My question is: Is this correct (or did I make a mistake and is the PDF correct) and what would you do to detect this situation in order to solve the rendering problem.
Note: I do need to be able to render these PDFs..
Solution
In the ISO32000 file there is a remark that symbolic TrueType fonts (flag bit 3 is on in the font descriptor) the encoding is not allowed and you should IGNORE it, using a simple 1on1 encoding always. SO all in all, if it is a symbolic font, I ignore the Encoding object altogether and this solves the problem.
The first point is that the file opens and renders correctly in Acrobat, so its almost certain that the file is correct. In fact it opens and renders correctly in a wide range of PDF consumers, so in fact it is correct.
The font in question is a TrueType font, so actually yes, there are two kinds of 'encoding'. First there is PDF/PostScript Encoding. This maps a character code into a glyph name. In your case it maps character code 1 to glyph name /A.
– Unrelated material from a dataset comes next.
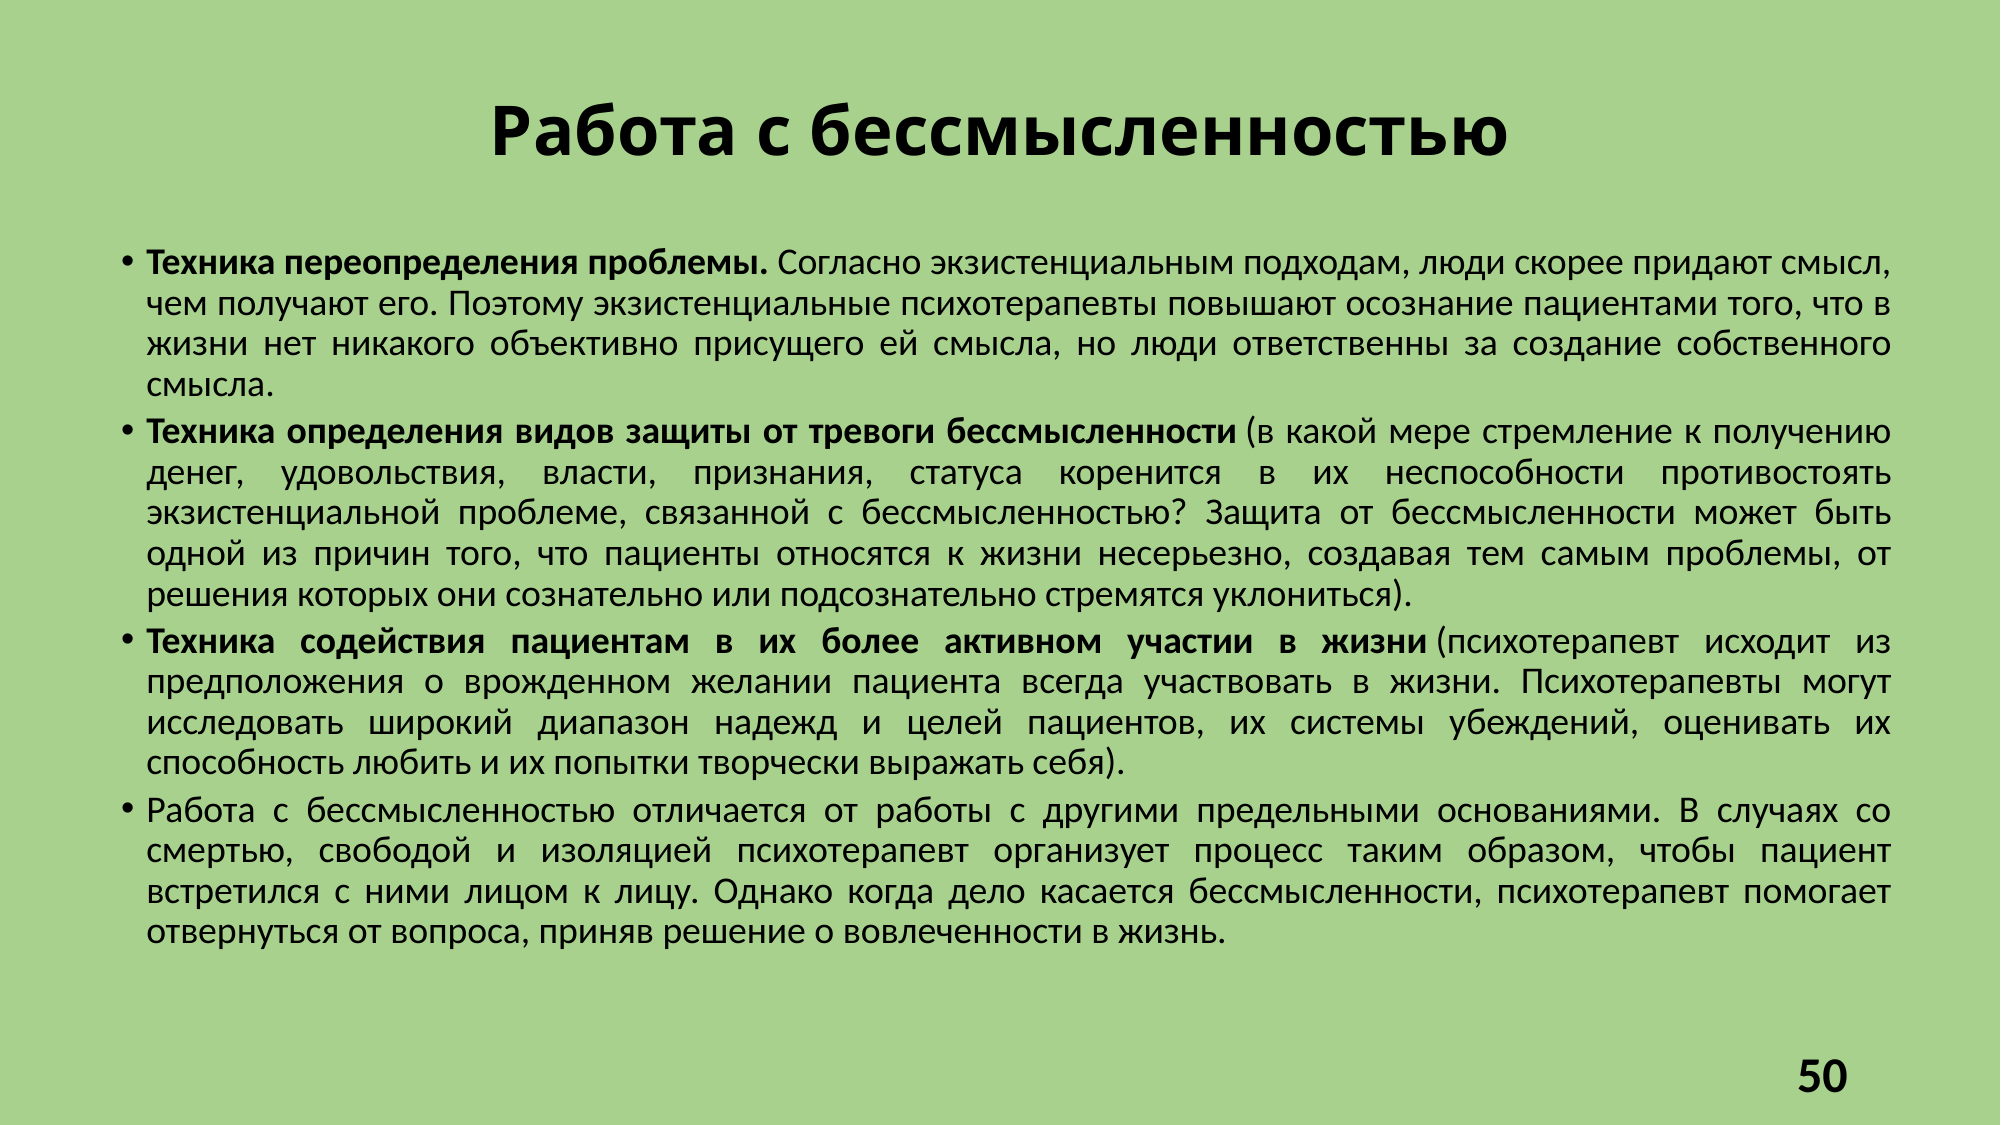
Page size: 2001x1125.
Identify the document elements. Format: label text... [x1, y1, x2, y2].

slide_number 50 [1412, 1042, 1863, 1103]
list Техника переопределения проблемы. Согласно экзистенциальным подходам, люди скорее придают смысл, чем получают его. Поэтому экзистенциальные психотерапевты повышают осознание пациентами того, что в жизни нет никакого объективно присущего ей смысла, но люди ответственны за создание собственного смысла. Техника определения видов защиты от тревоги бессмысленности (в какой мере стремление к получению денег, удовольствия, власти, признания, статуса коренится в их неспособности противостоять экзистенциальной проблеме, связанной с бессмысленностью? Защита от бессмысленности может быть одной из причин того, что пациенты относятся к жизни несерьезно, создавая тем самым проблемы, от решения которых они сознательно или подсознательно стремятся уклониться). Техника содействия пациентам в их более активном участии в жизни (психотерапевт исходит из предположения о врожденном желании пациента всегда участвовать в жизни. Психотерапевты могут исследовать широкий диапазон надежд и целей пациентов, их системы убеждений, оценивать их способность любить и их попытки творчески выражать себя). Работа с бессмысленностью отличается от работы с другими предельными основаниями. В случаях со смертью, свободой и изоляцией психотерапевт организует процесс таким образом, чтобы пациент встретился с ними лицом к лицу. Однако когда дело касается бессмысленности, психотерапевт помогает отвернуться от вопроса, приняв решение о вовлеченности в жизнь. [105, 234, 1906, 962]
title Работа с бессмысленностью [137, 59, 1863, 208]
In a PostScript font we would then look up the name /A in the CharStrings dictionary, and that would give us the character description, which we would then execute. Things are different with a TrueType font though.
You can find this on page 430 of the 1.7 PDF Reference Manual, where it states that:
"A TrueType font program’s built-in encoding maps directly from character codes to glyph descriptions by means of an internal data structure called a “cmap” (not to be confused with the CMap described in Section 5.6.4, “CMaps”)."
I believe in your case that you simply need to use the character code (0x01) directly in the CMAP sub table. This will give you a GID of 36.